Las grandes constructoras remontan gracias a las obras en el exterior

El desplome de la actividad constructora en España, que ha retrocedido a niveles de los años noventa, ha llevado a los grandes grupos a volcarse en ganar contratos en el exterior. Los buques insignia del sector —Sacyr, OHL, ACS, Ferrovial y FCC— lograron mantener su cifra de negocio en el primer trimestre gracias a los proyectos internacionales, que aportan tres cuartas partes de la facturación. De forma paralela, en este periodo las constructoras —incluyendo a Acciona— siguieron reduciendo su endeudamiento, que a finales de marzo era casi un 10% inferior al que arrastraban hace un año. Los mercados han aplaudido los pasos dados por estas compañías, algunas de las cuales han vuelto a tener, e incluso mejorar, la capitalización bursátil anterior a la recesión.

En el pico de la burbuja inmobiliaria, cuando España vivía ajena a la palabra austeridad, el foco del negocio de las constructoras era el mercado doméstico. En 2007 casi el 70% de la cartera de proyectos de las constructoras cotizadas estaba en España. La empresa más internacionalizada era Sacyr, pero el peso de los proyectos extranjeros apenas llegaba a la mitad de sus contratos. La crisis dio la vuelta al calcetín. Hoy la cartera de las constructoras está compuesta en un 84% por contratos internacionales. España está detrás de contratos multimillonarios como el canal de Panamá, el tren de alta velocidad a la Meca o el metro de Lima.

El proceso de internacionalización se acentuará por dos motivos. Primero, porque a pesar de la leve mejoría de 2013 las arcas de las administraciones no tienen todavía suficiente músculo para licitar grandes obras. “Aunque la economía se recupere, las perspectivas en España no son buenas para 2014 y 2015”, sostiene Javier Parada, socio de Deloitte responsable de Construcción e Infraestructuras. Y dos, por el tirón de los países emergentes. “Acapararán el 70% de la inversión en infraestructuras en los próximos 20 años”, añade. El varapalo de España ha sido doble.
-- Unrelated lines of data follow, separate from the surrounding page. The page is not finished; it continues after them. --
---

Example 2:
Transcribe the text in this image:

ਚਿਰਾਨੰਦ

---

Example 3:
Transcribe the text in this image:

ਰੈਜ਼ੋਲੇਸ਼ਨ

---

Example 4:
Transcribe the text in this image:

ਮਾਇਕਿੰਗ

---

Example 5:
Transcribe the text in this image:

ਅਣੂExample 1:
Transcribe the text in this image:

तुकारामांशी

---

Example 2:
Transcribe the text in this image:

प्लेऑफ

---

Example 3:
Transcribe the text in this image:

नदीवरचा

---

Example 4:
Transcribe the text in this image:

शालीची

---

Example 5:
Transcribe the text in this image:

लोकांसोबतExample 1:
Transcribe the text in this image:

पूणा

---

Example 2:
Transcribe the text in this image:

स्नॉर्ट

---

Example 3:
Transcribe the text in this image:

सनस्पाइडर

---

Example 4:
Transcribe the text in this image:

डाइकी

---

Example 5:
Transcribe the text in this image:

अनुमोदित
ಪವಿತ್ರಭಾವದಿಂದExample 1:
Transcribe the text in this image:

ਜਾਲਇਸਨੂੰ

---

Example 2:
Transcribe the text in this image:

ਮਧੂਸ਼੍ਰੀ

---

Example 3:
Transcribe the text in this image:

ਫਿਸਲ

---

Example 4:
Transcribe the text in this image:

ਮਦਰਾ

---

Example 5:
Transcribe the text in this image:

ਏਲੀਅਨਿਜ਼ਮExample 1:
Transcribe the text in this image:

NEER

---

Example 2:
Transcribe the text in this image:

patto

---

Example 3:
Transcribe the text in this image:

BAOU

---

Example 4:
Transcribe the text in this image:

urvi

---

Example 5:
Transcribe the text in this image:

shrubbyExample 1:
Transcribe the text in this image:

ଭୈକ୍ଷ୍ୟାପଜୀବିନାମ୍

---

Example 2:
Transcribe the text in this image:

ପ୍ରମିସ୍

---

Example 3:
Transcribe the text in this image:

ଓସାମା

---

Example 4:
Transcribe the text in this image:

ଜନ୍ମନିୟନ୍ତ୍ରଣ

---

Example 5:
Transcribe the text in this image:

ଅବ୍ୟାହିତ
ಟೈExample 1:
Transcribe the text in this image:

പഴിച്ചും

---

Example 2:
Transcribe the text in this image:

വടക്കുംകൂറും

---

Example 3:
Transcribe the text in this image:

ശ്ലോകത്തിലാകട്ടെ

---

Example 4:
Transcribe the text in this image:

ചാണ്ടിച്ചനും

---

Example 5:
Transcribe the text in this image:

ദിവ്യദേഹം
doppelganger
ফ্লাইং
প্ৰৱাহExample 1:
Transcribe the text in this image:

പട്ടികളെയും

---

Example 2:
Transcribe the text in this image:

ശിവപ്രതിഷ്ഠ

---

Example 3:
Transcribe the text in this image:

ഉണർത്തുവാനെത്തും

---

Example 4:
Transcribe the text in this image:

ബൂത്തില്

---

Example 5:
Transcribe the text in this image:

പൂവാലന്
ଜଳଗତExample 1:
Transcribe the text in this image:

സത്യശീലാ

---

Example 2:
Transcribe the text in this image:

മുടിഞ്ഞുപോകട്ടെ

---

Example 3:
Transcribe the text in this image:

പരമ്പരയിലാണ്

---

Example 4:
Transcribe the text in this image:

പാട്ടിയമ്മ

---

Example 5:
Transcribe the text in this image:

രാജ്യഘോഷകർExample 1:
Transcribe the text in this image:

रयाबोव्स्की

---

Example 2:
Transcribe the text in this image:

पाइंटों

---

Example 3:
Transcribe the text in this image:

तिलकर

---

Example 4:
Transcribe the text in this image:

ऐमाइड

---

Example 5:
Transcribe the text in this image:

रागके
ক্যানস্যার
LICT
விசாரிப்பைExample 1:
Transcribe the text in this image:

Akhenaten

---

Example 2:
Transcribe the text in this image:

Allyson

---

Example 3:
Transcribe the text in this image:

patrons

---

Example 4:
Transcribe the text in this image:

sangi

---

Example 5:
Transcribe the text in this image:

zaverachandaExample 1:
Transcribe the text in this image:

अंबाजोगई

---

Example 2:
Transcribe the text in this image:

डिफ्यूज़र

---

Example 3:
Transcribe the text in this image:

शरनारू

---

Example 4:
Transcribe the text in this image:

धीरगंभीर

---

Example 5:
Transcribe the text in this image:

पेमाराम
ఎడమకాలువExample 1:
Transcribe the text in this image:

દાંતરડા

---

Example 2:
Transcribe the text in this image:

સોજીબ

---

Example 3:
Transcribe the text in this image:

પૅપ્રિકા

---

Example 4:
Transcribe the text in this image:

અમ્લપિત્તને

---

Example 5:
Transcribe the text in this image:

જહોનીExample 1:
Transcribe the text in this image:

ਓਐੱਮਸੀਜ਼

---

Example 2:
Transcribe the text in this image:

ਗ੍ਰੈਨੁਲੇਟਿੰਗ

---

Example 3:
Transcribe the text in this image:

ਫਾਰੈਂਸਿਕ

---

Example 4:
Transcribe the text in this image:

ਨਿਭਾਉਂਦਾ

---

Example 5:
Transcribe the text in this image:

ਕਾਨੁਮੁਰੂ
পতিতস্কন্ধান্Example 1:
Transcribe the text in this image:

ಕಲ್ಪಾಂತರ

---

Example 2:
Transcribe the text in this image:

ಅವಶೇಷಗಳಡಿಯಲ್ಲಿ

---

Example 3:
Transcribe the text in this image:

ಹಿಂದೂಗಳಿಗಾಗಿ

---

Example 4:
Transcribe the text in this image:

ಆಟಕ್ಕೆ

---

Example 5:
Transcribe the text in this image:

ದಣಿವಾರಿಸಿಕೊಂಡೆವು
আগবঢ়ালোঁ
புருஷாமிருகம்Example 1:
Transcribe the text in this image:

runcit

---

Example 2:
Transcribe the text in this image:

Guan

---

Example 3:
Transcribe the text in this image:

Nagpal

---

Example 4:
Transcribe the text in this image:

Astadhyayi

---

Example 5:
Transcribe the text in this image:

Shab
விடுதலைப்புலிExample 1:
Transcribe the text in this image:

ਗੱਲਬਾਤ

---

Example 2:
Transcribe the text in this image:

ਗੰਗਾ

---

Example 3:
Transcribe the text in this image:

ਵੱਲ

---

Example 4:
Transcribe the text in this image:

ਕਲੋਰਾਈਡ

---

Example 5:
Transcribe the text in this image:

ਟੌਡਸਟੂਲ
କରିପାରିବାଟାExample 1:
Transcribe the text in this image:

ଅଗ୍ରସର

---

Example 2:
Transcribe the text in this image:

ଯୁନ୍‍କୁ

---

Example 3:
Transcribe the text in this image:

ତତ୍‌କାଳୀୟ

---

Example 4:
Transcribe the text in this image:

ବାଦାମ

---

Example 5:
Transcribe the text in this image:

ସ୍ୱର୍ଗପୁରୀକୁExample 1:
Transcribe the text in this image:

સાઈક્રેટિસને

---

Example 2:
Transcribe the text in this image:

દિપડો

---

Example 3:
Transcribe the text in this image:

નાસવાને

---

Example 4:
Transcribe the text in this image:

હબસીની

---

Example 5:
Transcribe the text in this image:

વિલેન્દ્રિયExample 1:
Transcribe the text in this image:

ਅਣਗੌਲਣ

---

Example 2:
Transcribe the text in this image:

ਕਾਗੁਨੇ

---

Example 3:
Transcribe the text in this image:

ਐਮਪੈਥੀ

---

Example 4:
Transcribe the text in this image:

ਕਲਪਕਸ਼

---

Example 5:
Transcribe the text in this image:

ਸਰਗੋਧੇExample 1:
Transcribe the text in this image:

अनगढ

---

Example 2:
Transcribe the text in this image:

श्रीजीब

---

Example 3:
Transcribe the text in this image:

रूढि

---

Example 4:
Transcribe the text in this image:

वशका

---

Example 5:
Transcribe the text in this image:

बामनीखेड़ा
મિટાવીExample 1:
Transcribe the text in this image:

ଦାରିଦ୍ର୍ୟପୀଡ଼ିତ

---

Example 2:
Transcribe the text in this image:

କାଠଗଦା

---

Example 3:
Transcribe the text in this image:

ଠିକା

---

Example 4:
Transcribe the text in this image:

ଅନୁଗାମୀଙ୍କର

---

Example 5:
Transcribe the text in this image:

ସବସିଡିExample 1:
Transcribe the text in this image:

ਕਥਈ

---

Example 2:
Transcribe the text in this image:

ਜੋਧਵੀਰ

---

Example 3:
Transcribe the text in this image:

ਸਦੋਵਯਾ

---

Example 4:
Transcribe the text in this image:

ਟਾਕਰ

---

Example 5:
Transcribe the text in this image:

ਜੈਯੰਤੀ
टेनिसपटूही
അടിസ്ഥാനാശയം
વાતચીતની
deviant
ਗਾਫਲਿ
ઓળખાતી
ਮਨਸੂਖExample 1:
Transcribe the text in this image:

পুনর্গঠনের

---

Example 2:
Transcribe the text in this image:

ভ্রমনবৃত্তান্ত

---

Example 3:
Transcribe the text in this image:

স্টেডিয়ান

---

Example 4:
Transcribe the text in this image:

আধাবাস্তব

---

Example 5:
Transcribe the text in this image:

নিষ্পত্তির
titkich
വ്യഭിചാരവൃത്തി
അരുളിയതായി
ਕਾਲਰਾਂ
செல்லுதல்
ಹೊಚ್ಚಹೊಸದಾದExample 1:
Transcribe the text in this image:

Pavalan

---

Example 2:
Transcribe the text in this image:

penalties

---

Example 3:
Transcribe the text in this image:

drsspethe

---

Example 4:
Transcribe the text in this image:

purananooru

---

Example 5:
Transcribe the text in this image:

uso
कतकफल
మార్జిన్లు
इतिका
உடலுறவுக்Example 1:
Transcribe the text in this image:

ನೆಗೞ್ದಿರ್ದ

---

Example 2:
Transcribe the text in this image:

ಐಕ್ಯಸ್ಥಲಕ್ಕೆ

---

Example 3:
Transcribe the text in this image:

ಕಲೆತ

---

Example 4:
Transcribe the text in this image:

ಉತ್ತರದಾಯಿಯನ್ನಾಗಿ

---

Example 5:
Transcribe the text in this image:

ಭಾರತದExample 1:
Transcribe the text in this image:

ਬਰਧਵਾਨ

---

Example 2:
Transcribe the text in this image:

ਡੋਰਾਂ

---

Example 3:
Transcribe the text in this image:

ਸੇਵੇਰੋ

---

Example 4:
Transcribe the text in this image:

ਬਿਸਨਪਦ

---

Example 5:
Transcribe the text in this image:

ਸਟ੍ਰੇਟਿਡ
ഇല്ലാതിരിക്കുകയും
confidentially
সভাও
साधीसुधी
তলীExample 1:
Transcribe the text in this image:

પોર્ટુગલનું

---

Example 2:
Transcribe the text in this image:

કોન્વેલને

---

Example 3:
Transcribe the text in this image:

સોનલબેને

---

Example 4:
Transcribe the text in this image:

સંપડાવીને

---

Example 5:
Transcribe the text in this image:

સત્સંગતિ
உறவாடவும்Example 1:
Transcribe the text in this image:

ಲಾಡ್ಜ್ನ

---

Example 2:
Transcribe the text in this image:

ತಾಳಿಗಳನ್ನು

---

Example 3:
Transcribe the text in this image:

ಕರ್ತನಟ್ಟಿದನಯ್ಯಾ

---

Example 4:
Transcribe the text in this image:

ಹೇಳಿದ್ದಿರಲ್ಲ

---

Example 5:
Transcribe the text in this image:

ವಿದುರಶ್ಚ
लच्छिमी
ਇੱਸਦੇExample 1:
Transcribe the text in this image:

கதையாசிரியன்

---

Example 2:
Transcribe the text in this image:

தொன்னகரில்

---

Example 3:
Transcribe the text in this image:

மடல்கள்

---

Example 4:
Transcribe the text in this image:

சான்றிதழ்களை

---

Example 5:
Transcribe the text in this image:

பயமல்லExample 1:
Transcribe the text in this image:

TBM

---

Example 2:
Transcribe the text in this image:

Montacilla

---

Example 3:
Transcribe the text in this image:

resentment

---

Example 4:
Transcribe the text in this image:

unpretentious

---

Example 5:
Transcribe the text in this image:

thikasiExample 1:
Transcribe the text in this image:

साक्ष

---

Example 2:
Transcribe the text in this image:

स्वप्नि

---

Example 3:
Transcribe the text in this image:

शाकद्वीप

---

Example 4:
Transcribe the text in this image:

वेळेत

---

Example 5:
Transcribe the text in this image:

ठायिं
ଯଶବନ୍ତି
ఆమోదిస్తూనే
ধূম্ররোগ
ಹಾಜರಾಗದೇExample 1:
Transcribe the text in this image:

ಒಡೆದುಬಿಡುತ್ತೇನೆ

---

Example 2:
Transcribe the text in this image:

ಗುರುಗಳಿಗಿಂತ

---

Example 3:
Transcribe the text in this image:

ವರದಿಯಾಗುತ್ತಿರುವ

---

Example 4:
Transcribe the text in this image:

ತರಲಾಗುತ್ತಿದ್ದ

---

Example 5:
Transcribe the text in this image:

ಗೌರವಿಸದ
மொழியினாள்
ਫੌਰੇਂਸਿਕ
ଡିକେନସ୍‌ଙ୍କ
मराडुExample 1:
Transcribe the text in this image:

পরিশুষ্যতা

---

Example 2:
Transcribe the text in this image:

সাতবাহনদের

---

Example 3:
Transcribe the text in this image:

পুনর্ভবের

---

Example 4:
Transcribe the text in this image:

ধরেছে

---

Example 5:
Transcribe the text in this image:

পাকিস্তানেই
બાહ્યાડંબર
Además de la caída de actividad constructora, aún muy intensa en algunos casos —en Sacyr descendió el 65%—, la nueva regulación en renovables también ha pasado factura a las cuentas de resultados.

Los deberes de las constructoras también han pasado por soltar lastre. Al cierre del primer trimestre del año la deuda conjunta de los seis grupos ascendía a 33.979 millones de euros, el 9,1% menos que en el mismo periodo de 2013. “En términos globales el sector está pagando su excesos y va a seguir desapalancándose”, sostiene Nuria Álvarez, analista de Renta 4. Según los datos remitidos a la Comisión Nacional del Mercado de Valores (CNMV), Sacyr realizó desinversiones por 395 millones de euros, ACS vendió activos por 278 millones y Acciona se desprendió de parques eólicos en Alemania por 157 millones. A la vez, FCC alcanzaba un acuerdo para refinanciar su deuda de 4.500 millones de euros. Ferrovial, por su parte, refinanció una línea de liquidez de 750 millones

La cartera de obra internacional ha pasado del 30% en 2007 al 84% actual

Las constructoras han sido muy activas en la captación de capital por vías no bancarias. “En estos meses hemos visto cómo las empresas conseguían una estructura financiera más diversificada y menos dependiente de la bancaria”, afirma Nuria Álvarez. Sacyr realizó una ampliación de capital por 166 millones y una emisión de bonos por 250 millones a cinco años, OHL lanzó 400 millones en obligaciones, ACS captó 405,6 millones con una emisión de bonos canjeables en acciones de Iberdrola.

Todo eso permitió que el conjunto de las empresas del sector salvara los muebles. Acciona y Sacyr salieron de números rojos, mientras que FCC los redujo en un 77,9%. Salvo esta última, las constructoras siguen acumulando una revalorización de sus acciones. Algunas incluso están ya por encima de la capitalización bursátil que tenían antes de la crisis. El valor de OHL es un 54% superior al de 2007, y el de Ferrovial, un 68%. FCC está lejos de conseguirlo, pero en cambio ha visto cómo Bill Gates o George Soros entraban en su capital. “La mejora de la cotización se debe a que han hecho los deberes, pero también es cierto que ahora los inversores apuestan por la recuperación, por lo que las empresas más beneficiadas son las que tienen una actividad cíclica”, explica Juan Moreno, analista de Ahorro Corporación.